A lot of the discussion was around the blogosphere – only one portion of social media – and how companies are using them to open up dialogues with their customers. Some great examples discussed were the Sony Electronics Blog and Dell’s IdeaStorm. Examples of other companies embracing social media to connect with customers included Target, Unilever, eBags and others. Ironically, the group felt that technology companies weren’t necessarily doing as good of a job as the consumer companies and called out Google, specifically, as failing to embrace social media as a way to open conversation with customers.

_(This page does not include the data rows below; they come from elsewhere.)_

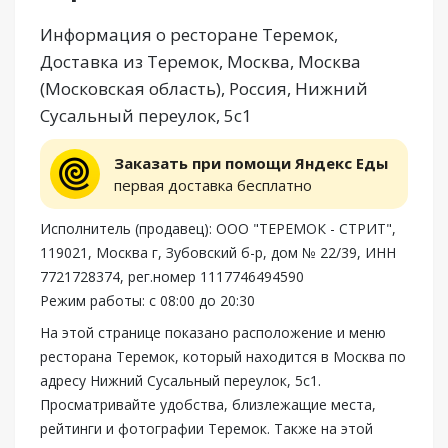
Информация о ресторане Теремок,
Доставка из Теремок, Москва, Москва
(Московская область), Россия, Нижний
Сусальный переулок, 5с1
Заказать при помощи Яндекс Еды
первая доставка бесплатно
Исполнитель (продавец): ООО "ТЕРЕМОК - СТРИТ",
119021, Москва г, Зубовский б-р, дом № 22/39, ИНН
7721728374, рег.номер 1117746494590
Режим работы: с 08:00 до 20:30
На этой странице показано расположение и меню
ресторана Теремок, который находится в Москва по
адресу Нижний Сусальный переулок, 5с1.
Просматривайте удобства, близлежащие места,
рейтинги и фотографии Теремок. Также на этой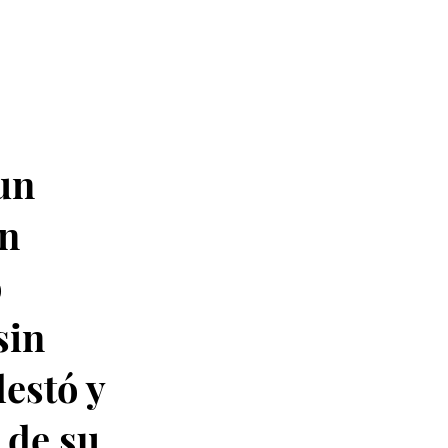
un
en
o
sin
lestó y
 de su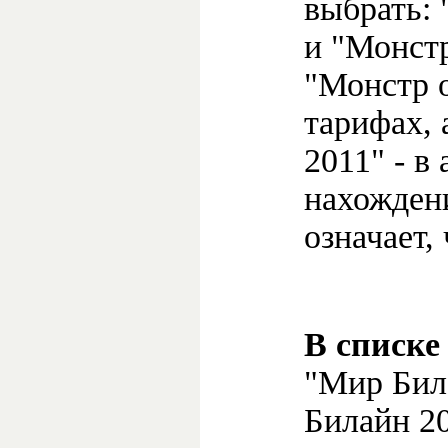
выбрать:
и "Монст
"Монстр 
тарифах,
2011" - в 
нахождени
означает,
В списке
"Мир Бил
Билайн 2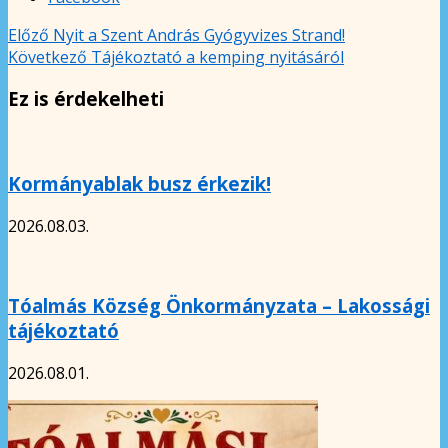
Előző
Nyit a Szent András Gyógyvizes Strand!
Következő
Tájékoztató a kemping nyitásáról
Ez is érdekelheti
Kormányablak busz érkezik!
2026.08.03.
Tóalmás Község Önkormányzata – Lakossági
tájékoztató
2026.08.01.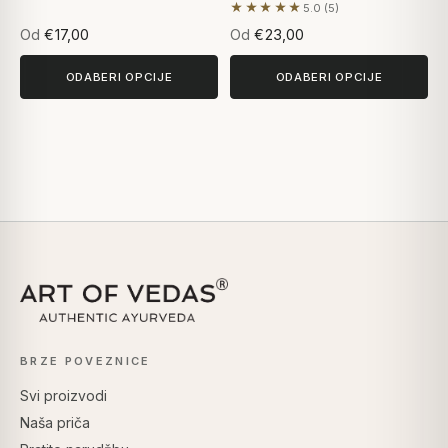
★★★★★
5.0 (5)
Na temelju 5 recenzija
Od
€17,00
Od
€23,00
ODABERI OPCIJE
ODABERI OPCIJE
BRZE POVEZNICE
Svi proizvodi
Naša priča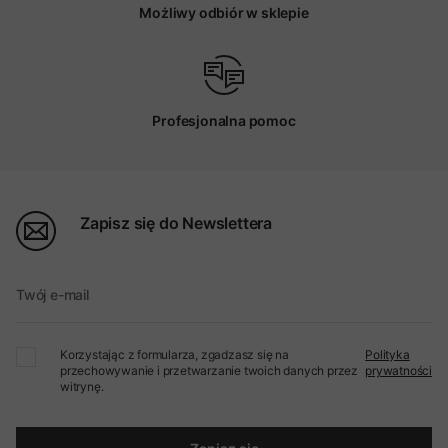
Możliwy odbiór w sklepie
Profesjonalna pomoc
Zapisz się do Newslettera
Twój e-mail
Korzystając z formularza, zgadzasz się na
Polityka
przechowywanie i przetwarzanie twoich danych przez
prywatności
witrynę.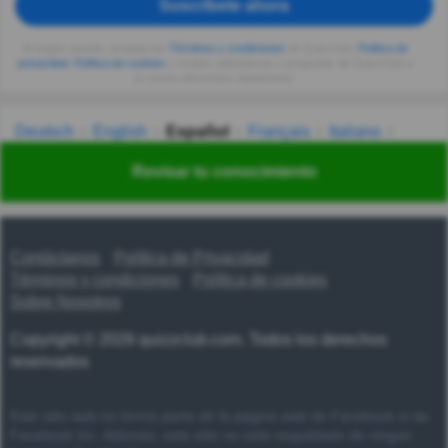
Suscríbete ahora
Al seguir usando, aceptas los
Términos y condiciones
de Quizzclub,
Política de
privacidad
,
Política de cookies
y recibes adivinanzas y preguntas de QuizzClub a
tu correo electrónico diariamente.
Deutsch
English
Español
Français
Italiano
Nederlands
Polski
Português
Svenska
Türkçe
Revisar tu conocimiento
Русский
Українська
हिन्दी
한국어
汉语
漢語
Contáctanos
Política de Privacidad
Términos y condiciones
Política de cookies
Sobre Nosotros
Copyright © 2026 quizzclub.com. Todos los derechos
reservados
Este sitio web no forma parte de la página web de Facebook ni de
Facebook Inc. Además, este sitio no está respaldado de ningún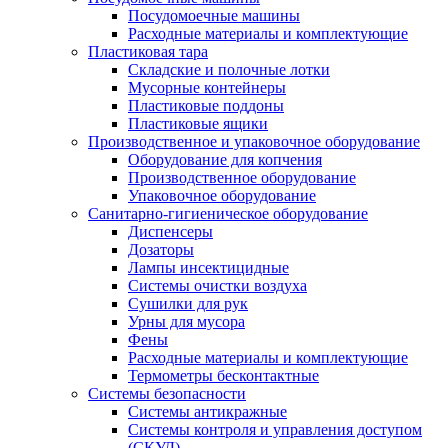
Посудомоечные машины
Расходные материалы и комплектующие
Пластиковая тара
Складские и полочные лотки
Мусорные контейнеры
Пластиковые поддоны
Пластиковые ящики
Производственное и упаковочное оборудование
Оборудование для копчения
Производственное оборудование
Упаковочное оборудование
Санитарно-гигиеническое оборудование
Диспенсеры
Дозаторы
Лампы инсектицидные
Системы очистки воздуха
Сушилки для рук
Урны для мусора
Фены
Расходные материалы и комплектующие
Термометры бесконтактные
Системы безопасности
Системы антикражные
Системы контроля и управления доступом
(СКУД)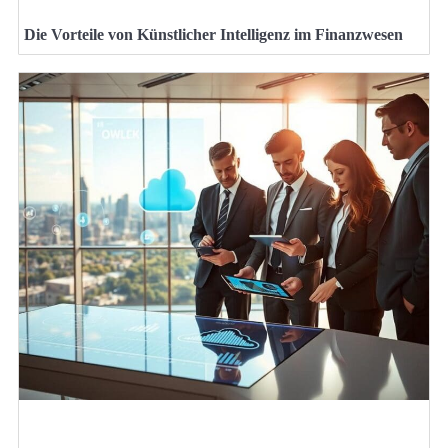
Die Vorteile von Künstlicher Intelligenz im Finanzwesen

The panel and audience also debated the merits of CEO blogs. The fact remains that most executives simply don’t have time to write a daily blog – and many people believe that a blog’s not a “real” blog unless it’s updated every single day (who made this rule, anyway?!). The panel pointed out a good example with Mark Cuban and that he does not write every day but when he does write, it’s interesting – and open. I also found it interesting that they held him up as an ideal because so many executives feel that they have to blog only about corporate-related content. Mark is all over the map – from technology to politics to sports and healthcare. And it’s good reading so people will pay attention – as opposed to boring entries posted every single day that no one will read anyway.

Overall, the main themes around social media continue to resonate: be open, invite conversation, don’t hide even from criticism or mistakes, and join the conversation. Perhaps blogs are the biggest most influential force that will drive corporate America to become forthright and truly customer-oriented.